Reducing Sequence Length by Predicting Edit Operations with Large Language Models
Kaneko, Masahiro, Okazaki, Naoaki
Large Language Models (LLMs) have demonstrated remarkable performance in various tasks and gained significant attention. LLMs are also used for local sequence transduction tasks, including grammatical error correction (GEC) and formality style transfer, where most tokens in a source text are kept unchanged. However, the models that generate all target tokens in such tasks have a tendency to simply copy the input text as is, without making needed changes, because the difference between input and output texts is minimal in the training data. This is also inefficient because the computational cost grows quadratically with the target sequence length with Transformer. This paper proposes predicting edit spans for the source text for local sequence transduction tasks. Representing an edit span with a position of the source text and corrected tokens, we can reduce the length of the target sequence and the computational cost for inference.
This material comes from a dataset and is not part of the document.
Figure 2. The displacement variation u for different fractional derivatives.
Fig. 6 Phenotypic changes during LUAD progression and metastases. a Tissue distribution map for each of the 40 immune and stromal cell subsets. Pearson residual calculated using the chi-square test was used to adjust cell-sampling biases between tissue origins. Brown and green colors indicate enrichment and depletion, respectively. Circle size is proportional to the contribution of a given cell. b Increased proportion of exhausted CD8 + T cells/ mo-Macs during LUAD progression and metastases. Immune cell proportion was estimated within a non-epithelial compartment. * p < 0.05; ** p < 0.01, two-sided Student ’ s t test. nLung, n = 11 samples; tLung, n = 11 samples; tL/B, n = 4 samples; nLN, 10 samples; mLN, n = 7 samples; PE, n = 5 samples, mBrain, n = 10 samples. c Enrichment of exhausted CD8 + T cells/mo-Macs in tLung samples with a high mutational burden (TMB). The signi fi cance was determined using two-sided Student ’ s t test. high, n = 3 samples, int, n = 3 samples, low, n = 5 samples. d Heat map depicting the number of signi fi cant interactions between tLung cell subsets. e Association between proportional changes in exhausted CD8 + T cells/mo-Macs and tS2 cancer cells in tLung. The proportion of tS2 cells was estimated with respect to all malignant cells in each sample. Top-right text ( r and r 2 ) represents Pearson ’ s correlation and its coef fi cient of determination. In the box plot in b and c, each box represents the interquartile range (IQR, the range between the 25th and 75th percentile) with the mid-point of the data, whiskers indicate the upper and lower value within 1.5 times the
We apply instruction tuning for LLMs on the supervision data of edit spans. Experiments show that the proposed method achieves comparable performance to the baseline in four tasks, paraphrasing, formality style transfer, GEC, and text simplification, despite reducing the length of the target text by as small as 21%. Furthermore, we report that the task-specific fine-tuning with the proposed method achieved state-of-the-art performance in the four tasks.